# AC Circuit; find average and reactive power to load (and load V and I)

1. Jun 6, 2013

### Color_of_Cyan

1. The problem statement, all variables and given/known data

In the circuit shown, a load having an impedance of 39 + j26Ω is fed from a voltage source through a line having an impedance of 1 + j4Ω. The rms value of the source voltage is 250V.

[Broken]

a) Calculate the load current IL and voltage VL

b) Calculate the average and reactive power delivered to the load

2. Relevant equations

V = IR

I = V/R

voltage division

Polar form conversion

j*j = -1

1/j = -j

average power = VIcos∅

cos∅ = power factor

calculating power factor

reactive power = (apparent power)sinθ

3. The attempt at a solution

Simplify to this first:

[Broken]

and then voltage division:

VL = (250∠0 deg)*[ (39Ω + 26Ωj)/(40Ω + 30Ωj) ]

and in complete polar form:

VL = (250∠0 deg)*[ (46.8∠33.6)/(50∠36.8) ]

VL = (234∠-3.25)V

since the drop VL on the diagram is in the opposite direction though

VL = (-234∠-3.25)V

IL = (250∠0 V) / (50∠36.8 Ω)

IL = 5∠-36.8 A

Now, not sure how to get part b from here. Any hints on how to calculate the angle to get power factor? What is meant by the angle between voltage and current to get power factor (and then being able to find average power)?

Last edited by a moderator: May 6, 2017
2. Jun 6, 2013

### Staff: Mentor

You have the angle of the load voltage relative to the source voltage, and you have the angle of the load current relative to that same reference, so you should be able to determine the angle of the load current relative to the load voltage.

I think your diagram illustrates the wrong idea, or maybe it is just misleading? The power line is represented by 1 + j4. The load voltage is the voltage across the 39 + j26.

I don't see it.

3. Jun 6, 2013

### Color_of_Cyan

Sorry for asking, but how exactly do you do this? Any hints? Subtract the angles? It seems confusing.

That's right. Were you referring to my simplification though? The simplification was just to find the impedance / voltage across.

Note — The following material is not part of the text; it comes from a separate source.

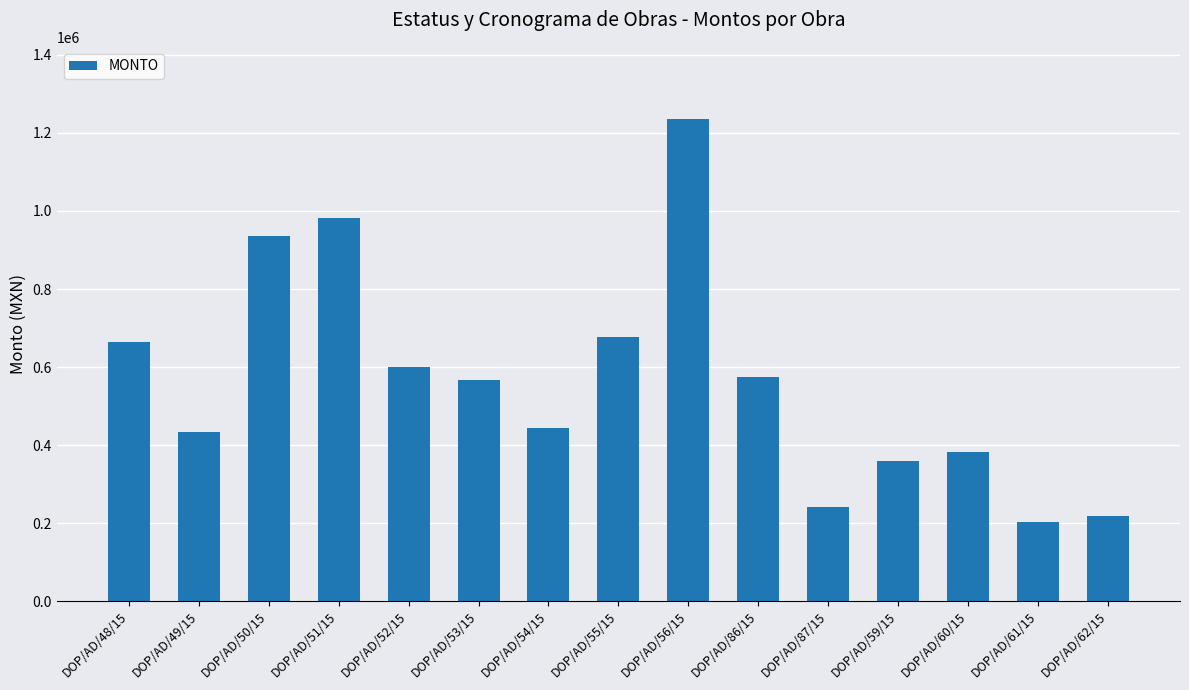

How many data points are less than 565996?

7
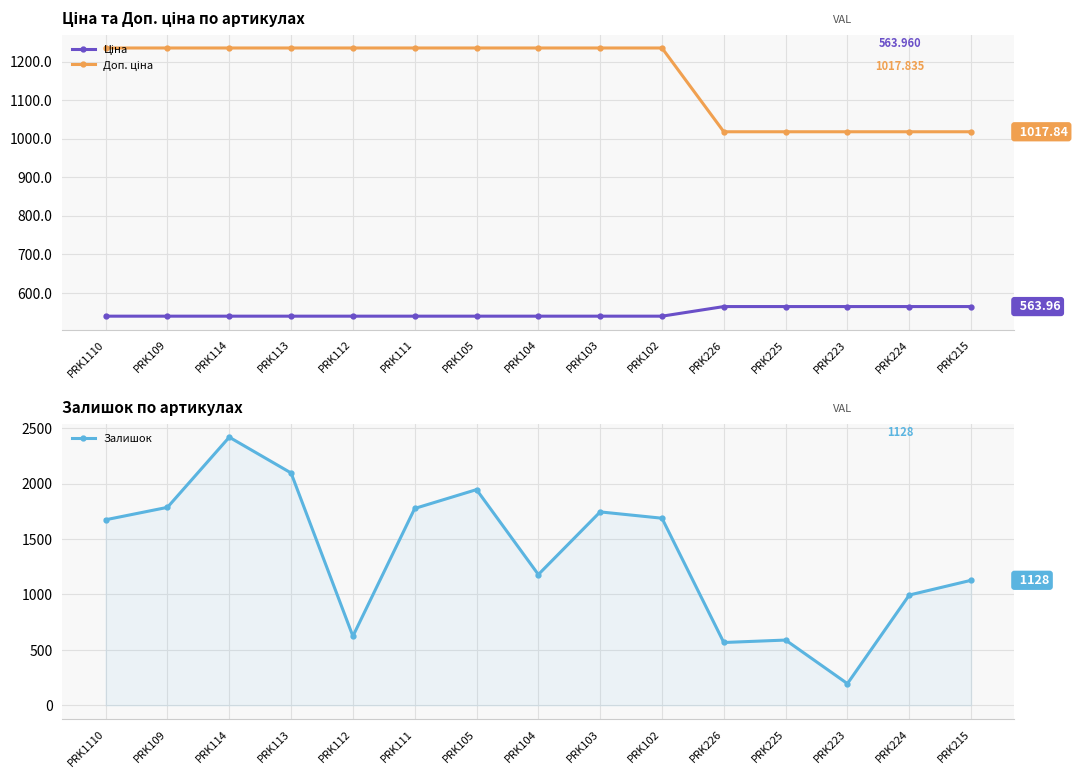

Read the Ціна value at PRK109.

539.0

And I mean there is a + and - for the VL on the question diagram while the battery is the "other way" (isn't it?)

Last edited: Jun 6, 2013
4. Jun 7, 2013

### Staff: Mentor

If you draw the phasor diagram there should be no confusion. Simply subtract the angles.

The + and - are exactly how I'd expect them. No reversal necessary. The + of VL corresponds to the + of the source, so the potential divider equation gives VL as required. (To get current flowing in the load in the direction of the IL arrow, the top of the load must be + with respect to the bottom of the load.)

5. Jun 7, 2013

### Color_of_Cyan

So VL stays positive then.

Is the angle you are giving me the same for also determining power factor?

And would the angle go: -36.8 - (-3.25) ?

Last edited: Jun 7, 2013
6. Jun 8, 2013

### Staff: Mentor

Yes, current relative to voltage gives the pf. The question does not ask you for the power factor angle, though. All it asks for is load voltage (relative to source, presumably), and load current (again, presumably relative to souce voltage).

7. Jun 8, 2013

### Color_of_Cyan

So if

average power = VIcos∅

cos∅ = power factor

Then can you calculate the average power as:

Pavg 5*-234(cos(-3.25°)) ?

8. Jun 8, 2013

### Staff: Mentor

V I cosɸ, but using the power factor angle ɸ that you determined earlier. (As a check, your answer should be the same as if you'd used I².R )

9. Jun 9, 2013

### Color_of_Cyan

That angle was a typo, so

Pavg = 5*-234*cos(-33.55)

Pavg = -975W

=975W supplied?